The women undressed in the shadow at the far end of the stalls, and from time to time Micky’s Jim peeped round the corner. When the women looked up he would shout out: “I see something,” and whistle lightly between the thumb and middle finger of his right hand. The Irishwomen undressed under the blankets, the two strange women, careless and indifferent to the jibes of Micky’s Jim, stripped off to their chemises in full view of the occupants of the byre. Annie and Gourock Ellen had quarrelled about something; they were not going to sleep together that night.

“Ye have to sleep with me, lass,” said Gourock Ellen to Norah.

“All right,” said the young girl quietly, seeing no reason why she should not sleep with a strange woman. As she spoke she went down on her knees to say her prayers.

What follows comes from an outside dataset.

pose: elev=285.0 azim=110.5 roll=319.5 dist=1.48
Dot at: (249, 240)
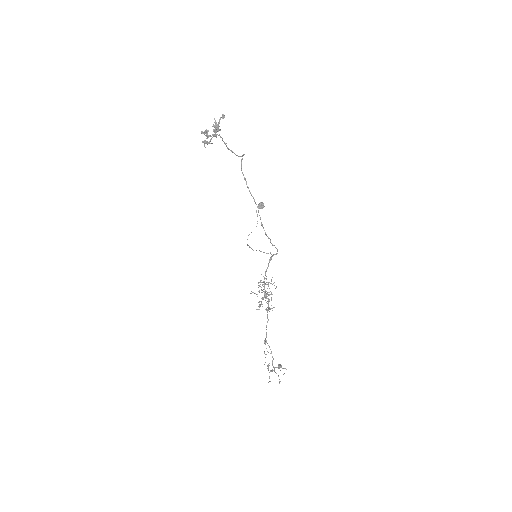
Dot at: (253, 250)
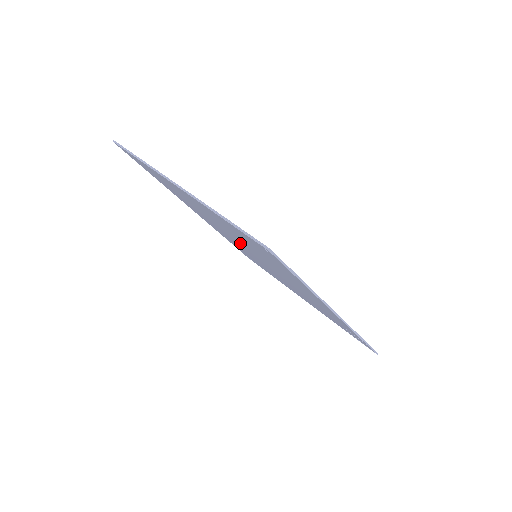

“Say one prayer for me, just a short one,” said Ellen in a low tone.

“All right, decent woman,” answered the girl.

“I’ll put the light out now,” shouted Micky’s Jim after a short interval. “The women will not be ashamed to go on takin’ off their clothes now.”

The light went out, but Jim suddenly relit the candle, and the guttering blaze again flared weakly through the gloom. There was a hurried movement of naked flesh in the women’s quarters and a precipitate scampering under the blankets.

“That was a mortal sin, Micky’s Jim,” Norah Ryan said in a low voice, and in her tones there was a suspicion of tears.